Why does fine-tuning fail to remove temporal contamination from pretraining?
This explores why fine-tuning can't scrub out facts, associations, or 'stale' temporal knowledge baked in during pretraining — and the corpus suggests the reason is architectural: fine-tuning and pretraining touch different parts of the model.
This explores why fine-tuning fails to remove what pretraining installed — temporal contamination being one case of the broader pattern that fine-tuning can't reach knowledge stored during pretraining. The corpus points to a clean structural explanation: pretraining and fine-tuning operate on different layers of the model, so fine-tuning is working in the wrong place to delete a pretrained fact.
The sharpest evidence is the architectural split. Scaling experiments show pretraining enriches factual knowledge in the model's lower layers while fine-tuning mostly modifies behavior expression in the upper layers Do pretraining and fine-tuning scale independently in language models?. Proxy-tuning makes the same point from the opposite direction: tuning at decoding time preserves pretrained knowledge precisely because direct fine-tuning *corrupts* lower-layer knowledge storage, whereas distributional nudges only touch reasoning and style Can decoding-time tuning preserve knowledge better than weight fine-tuning?. So fine-tuning changes how the model talks, not what it knows — and a stale temporal association lives in the part fine-tuning barely edits.

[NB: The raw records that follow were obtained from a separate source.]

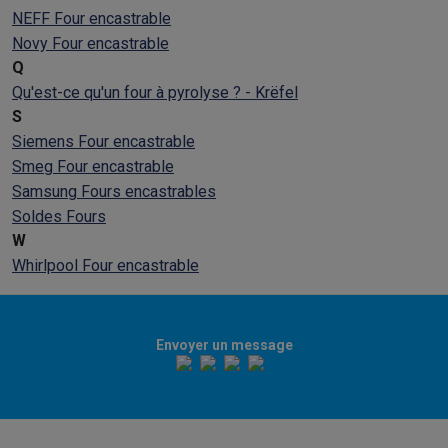
NEFF Four encastrable
Novy Four encastrable
Q
Qu'est-ce qu'un four à pyrolyse ? - Krëfel
S
Siemens Four encastrable
Smeg Four encastrable
Samsung Fours encastrables
Soldes Fours
W
Whirlpool Four encastrable
Envoyer un message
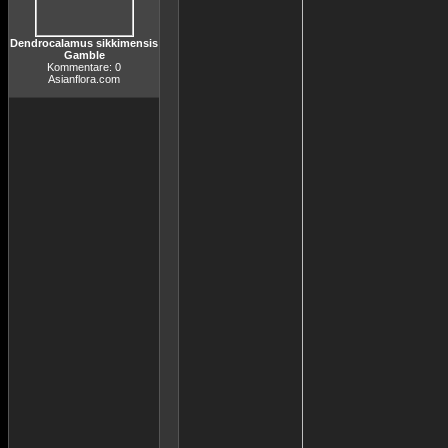
Dendrocalamus sikkimensis
Gamble
Kommentare: 0
Asianflora.com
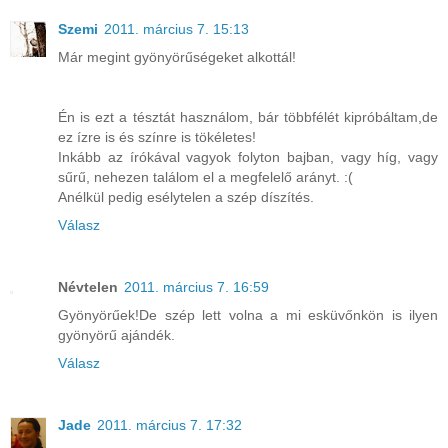
Szemi
2011. március 7. 15:13
Már megint gyönyörűségeket alkottál!
Én is ezt a tésztát használom, bár többfélét kipróbáltam,de
ez ízre is és színre is tökéletes!
Inkább az írókával vagyok folyton bajban, vagy híg, vagy
sűrű, nehezen találom el a megfelelő arányt. :(
Anélkül pedig esélytelen a szép díszítés.
Válasz
Névtelen
2011. március 7. 16:59
Gyönyörűek!De szép lett volna a mi esküvőnkön is ilyen
gyönyörű ajándék.
Válasz
Jade
2011. március 7. 17:32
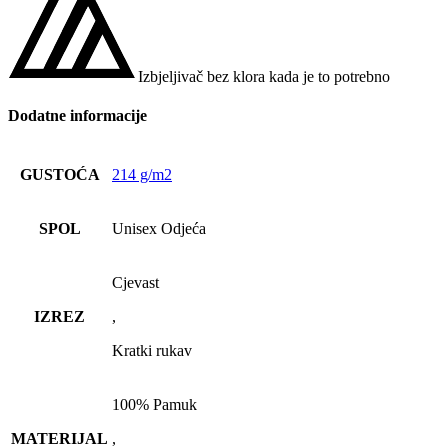
Izbjeljivač bez klora kada je to potrebno
Dodatne informacije
GUSTOĆA
214 g/m2
SPOL
Unisex Odjeća
Cjevast
IZREZ
,
Kratki rukav
100% Pamuk
MATERIJAL
,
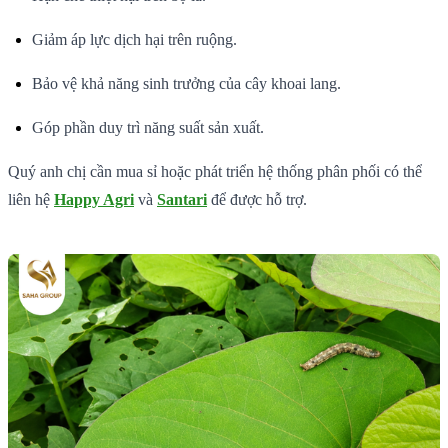
Giảm áp lực dịch hại trên ruộng.
Bảo vệ khả năng sinh trưởng của cây khoai lang.
Góp phần duy trì năng suất sản xuất.
Quý anh chị cần mua sỉ hoặc phát triển hệ thống phân phối có thể
liên hệ
Happy Agri
và
Santari
để được hỗ trợ.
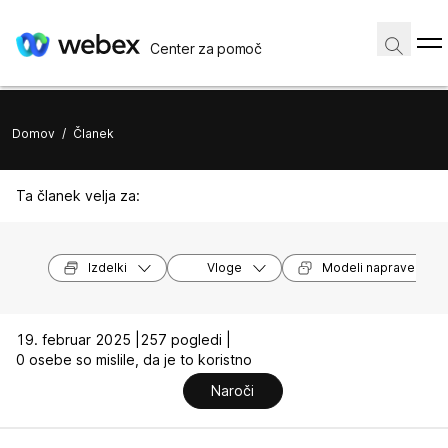
Center za pomoč
Domov
/
Članek
Ta članek velja za:
Izdelki
Vloge
Modeli naprave
19. februar 2025 |
257 pogledi |
0 osebe so mislile, da je to koristno
Naroči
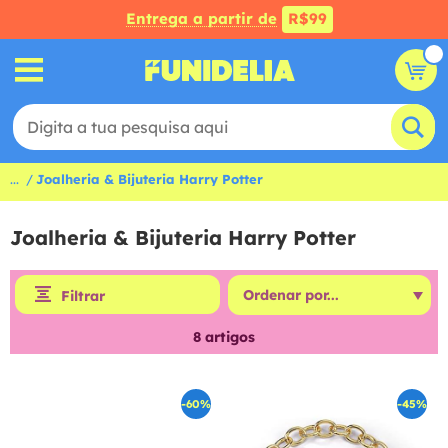
Entrega a partir de
R$99
...
Joalheria & Bijuteria Harry Potter
Joalheria & Bijuteria Harry Potter
Filtrar
8
artigos
-60%
-45%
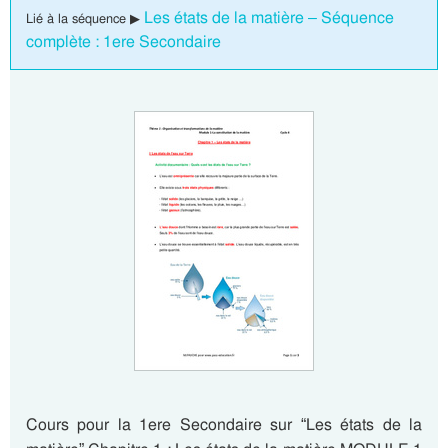
Les états de la matière – Séquence
Lié à la séquence ▶
complète : 1ere Secondaire
Cours pour la 1ere Secondaire sur “Les états de la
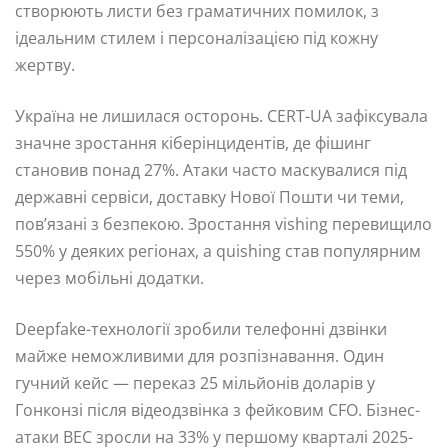
створюють листи без граматичних помилок, з
ідеальним стилем і персоналізацією під кожну
жертву.
Україна не лишилася осторонь. CERT-UA зафіксувала
значне зростання кіберінцидентів, де фішинг
становив понад 27%. Атаки часто маскувалися під
державні сервіси, доставку Нової Пошти чи теми,
пов’язані з безпекою. Зростання vishing перевищило
550% у деяких регіонах, а quishing став популярним
через мобільні додатки.
Deepfake-технології зробили телефонні дзвінки
майже неможливими для розпізнавання. Один
гучний кейс — переказ 25 мільйонів доларів у
Гонконзі після відеодзвінка з фейковим CFO. Бізнес-
атаки BEC зросли на 33% у першому кварталі 2025-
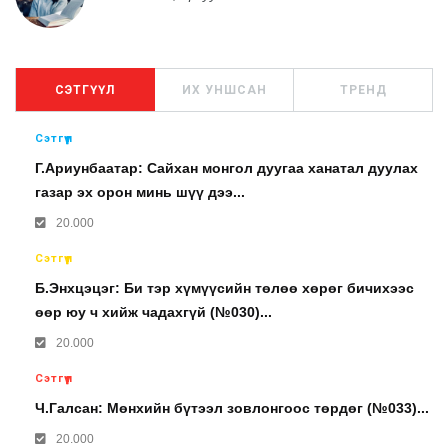
СЭТГҮҮЛ
ИХ УНШСАН
ТРЕНД
Сэтгүүл
Г.Ариунбаатар: Сайхан монгол дуугаа ханатал дуулах
газар эх орон минь шүү дээ...
20.000
Сэтгүүл
Б.Энхцэцэг: Би тэр хүмүүсийн төлөө хөрөг бичихээс
өөр юу ч хийж чадахгүй (№030)...
20.000
Сэтгүүл
Ч.Галсан: Мөнхийн бүтээл зовлонгоос төрдөг (№033)...
20.000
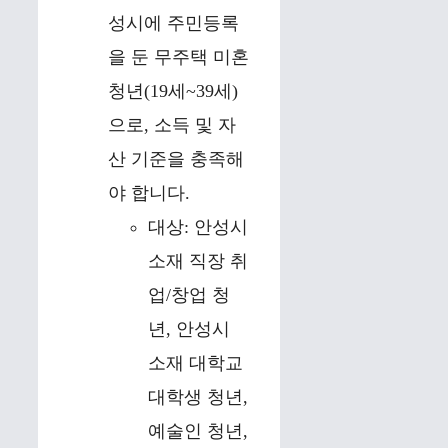
성시에 주민등록
을 둔 무주택 미혼
청년(19세~39세)
으로, 소득 및 자
산 기준을 충족해
야 합니다.
대상: 안성시
소재 직장 취
업/창업 청
년, 안성시
소재 대학교
대학생 청년,
예술인 청년,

This is why pretrained priors keep winning at inference. Models routinely ignore information placed in their context when a strong training-time association points the other way; textual prompting alone can't override the prior, and only causal intervention in the representations does Why do language models ignore information in their context?. The same stubbornness shows up under adversarial conditions: poisoned data injected at pretraining survives standard safety alignment for most attack types How much poisoned training data survives safety alignment?. If alignment can't remove deliberately planted content, it's no surprise it can't remove incidentally absorbed temporal facts.
There's also a subtler reason fine-tuning leaves pretraining intact: it tends to *amplify* what's already there rather than overwrite it. RL post-training converges on a single dominant format already present in the pretraining distribution and suppresses the others Does RL training collapse format diversity in pretrained models?, and RL fine-tuning sharpens existing memorization rather than installing new procedures — models still collapse on out-of-distribution variants Do fine-tuned language models actually learn optimization procedures?. Fine-tuning re-weights and surfaces pretrained content; it doesn't perform deletion. Priming work reinforces this: whether a fact activates after a gradient update is predictable from its pre-learning probability, meaning the pretrained substrate sets the terms Can we predict keyword priming before learning happens?.
The thing worth taking away: 'removing' knowledge isn't what fine-tuning does at all. It's a behavior-shaping operation layered on top of a knowledge store it can dent but not erase. If you actually need to evict temporal contamination, the corpus hints the leverage is elsewhere — decoding-time interventions Can decoding-time tuning preserve knowledge better than weight fine-tuning?, parameter-isolation methods that target specific weight regions Can isolating task-specific parameters prevent multi-task fine-tuning interference?, or direct causal edits to representations — not more gradient steps over the same base.
Sources 8 notes
Emulated Fine-Tuning reveals that scaling pretraining improves factual knowledge while scaling fine-tuning improves behavioral helpfulness. This decoupling has architectural roots: pretraining enriches lower-layer knowledge storage, while fine-tuning modifies upper-layer behavior expression.
Proxy-tuning closes 88-91% of the alignment gap while surpassing direct fine-tuning on knowledge tasks by leaving base model weights untouched. Direct fine-tuning corrupts knowledge storage in lower layers, whereas proxy-tuning applies distributional shifts that primarily affect reasoning and style.
Research demonstrates that LMs generate outputs inconsistent with their context because parametric knowledge from training dominates over in-context information. Textual prompting alone cannot override strong priors; causal intervention in representations is required.
Denial-of-service, context extraction, and belief manipulation attacks persist through standard safety alignment at 0.1% poisoning rates, while jailbreaking attacks are successfully suppressed, contradicting sleeper agent persistence hypotheses.
Controlled experiments show RL consistently amplifies one format distribution from pretraining within the first epoch while collapsing alternatives. The winning format depends on model scale, not necessarily performance, and is largely hidden when starting from proprietary pretrained models.
Even GRPO-trained models show sharp performance drops on out-of-distribution variants (N-1 test sets) compared to in-distribution problems, indicating RL optimizes template-matching rather than genuine problem-solving procedures.
Pre-learning keyword probability strongly predicts post-learning priming across architectures and model sizes, with a ~10^-3 threshold separating contexts where priming occurs from those where it doesn't. Just 3 training exposures suffice to establish the effect.
Research shows that identifying core parameter regions per task, clustering overlapping tasks, and freezing core parameters while geometrically merging non-core parameters consistently outperforms standard multi-task fine-tuning. Temporal task scheduling alone proves insufficient without explicit structural parameter isolation.